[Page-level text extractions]
——

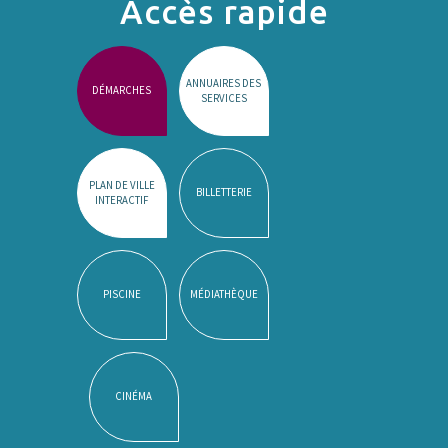
Accès rapide
ANNUAIRES DES
DÉMARCHES
SERVICES
PLAN DE VILLE
BILLETTERIE
INTERACTIF
PISCINE
MÉDIATHÈQUE
CINÉMA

——

◆ Exercise goal
Copy the extracted text lines from the listing above verbatim, leaving out the pictures.

◆ Reply
Accès rapide
ANNUAIRES DES
DÉMARCHES
SERVICES
PLAN DE VILLE
BILLETTERIE
INTERACTIF
PISCINE
MÉDIATHÈQUE
CINÉMA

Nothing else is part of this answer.